Monday, August 12, 2013

Figuring Out Flooring

So a discussion with my brother over the weekend made me wonder exactly how much more energy we would have to pay to run a heated floor in. The heat mats that Home Depot sells claim to use 28% less energy, but our question was... 28% of what?

And if it does raise our energy costs, would dishing out an extra $1000 to put in a heated floor be worth it if you have to be careful not to use it too much?

I've been thinking about it all weekend, and have come to this conclusion: I'll put it in the kitchen, and if the energy costs are reasonable, we will consider putting it into the rest of the downstairs when we redo the rest of the floors.  If it does raise our energy costs up too much, then we know for sure that we won't install radiant heating anywhere else. After all, the kitchen and bathroom are the two places that, if you had to choose rooms for radiant heating, would be the prime candidates.

But there's one catch. We were told at Home Depot that you cannot put these heat mats directly on cement because the efficiency will go way down due to loss of heat through the cement. You MUST insulate the floors first.

What this means for us is a layer of floor insulation, plywood on top of that, then the heat mat, the mortar and  finally the tile and grout. What it also means is ..... wait for it.........that we don't have to remove the old linoleum glue off the floor anymore!!!!!!!  ALL THAT WORK and it wasn't even necessary!

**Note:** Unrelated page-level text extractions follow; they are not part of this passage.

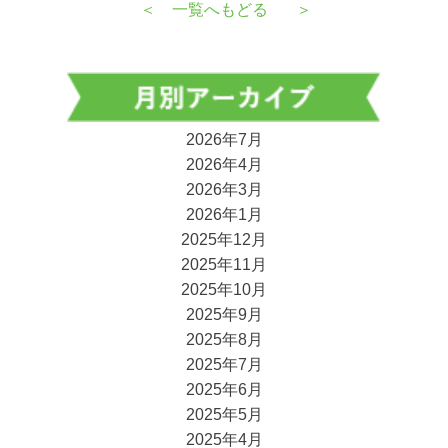
＜
一覧へもどる
＞
2026年7月
2026年4月
2026年3月
2026年1月
2025年12月
2025年11月
2025年10月
2025年9月
2025年8月
2025年7月
2025年6月
2025年5月
2025年4月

Can you hear my brother's heart sink in agony?

So that meant.... redoing the doorway. We estimate that we will need an additional 2 inches of space on the floor to install the insulation. It also means that there will be a "lip" in the floor when you go from the rec room into the kitchen -- well, at least for the time being.

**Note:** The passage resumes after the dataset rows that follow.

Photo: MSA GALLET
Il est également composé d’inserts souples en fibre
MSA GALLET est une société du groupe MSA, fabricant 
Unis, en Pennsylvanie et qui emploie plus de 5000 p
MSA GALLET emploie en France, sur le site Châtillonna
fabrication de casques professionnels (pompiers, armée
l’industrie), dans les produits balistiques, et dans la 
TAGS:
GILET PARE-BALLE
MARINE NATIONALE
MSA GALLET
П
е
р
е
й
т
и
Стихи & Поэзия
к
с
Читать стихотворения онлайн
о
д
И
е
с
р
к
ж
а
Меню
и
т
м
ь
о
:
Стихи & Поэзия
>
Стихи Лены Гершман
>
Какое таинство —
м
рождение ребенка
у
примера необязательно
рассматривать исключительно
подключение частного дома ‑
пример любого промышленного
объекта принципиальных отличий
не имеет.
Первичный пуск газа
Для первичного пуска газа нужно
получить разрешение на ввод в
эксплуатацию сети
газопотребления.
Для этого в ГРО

But regardless, lots got done today. The insulation was installed and sealed in the wall. Some new drywall was installed as well.

The door was supposed to be secured in today, but because of the change in floor height, they had to remove it and heighten the top 2.5 inches to compensate. 

And over the weekend, we had an electrician do up all the wiring for the kitchen. The work involves moving the plug for the oven to its new location, installing new sockets to feed the new position of the fridge and the microwave, installing a brand new power source for the dishwasher, garburator and lights over the sink, and other things. I didn't realize so much work went into just wiring a kitchen! He worked for almost two full days to get it all together.

Tomorrow a pipe fitter friend of my brother will come and re-position the plumbing so that we can have the sink in the peninsula. And apparently, I am not supposed to call him a plumber. He's actually a very highly skilled piping specialist for places like big chemical plants and industrial structures. It's basically being an engineer/chemist and requires a higher level of education. So.... Peter, the pipe fitter, NOT the plumber!


  1. Stumbled on your blog and its an interesting read on renos etc. Just wondering though ....So did you shop around for other heated floor options? Why Home Depot? most reasonable in price?

    1. Thanks for your advice and your comments about my blog!

      Home Depot sells the Warmly Yours and True Comfort systems, and the price point was about the same as NuHeat except that they have much more complicated installation procedures and, from what I can tell, are not as reputable. There are apparently only 3 companies that meet the Canadian standards for in-floor heating, so I assume these are the three.

  2. I saw your newest post...thanks! We're not redoing a kitchen but the lower level of our house and we have come to a standstill on flooring over concrete. I can't believe how much this has helped. Thanks again and can't wait to see it all turn out:)

    1. Aw I'm so glad my random thoughts are helping! Good luck with your reno and let me know how it's going! If you send me pics of before and after I would love to post it here!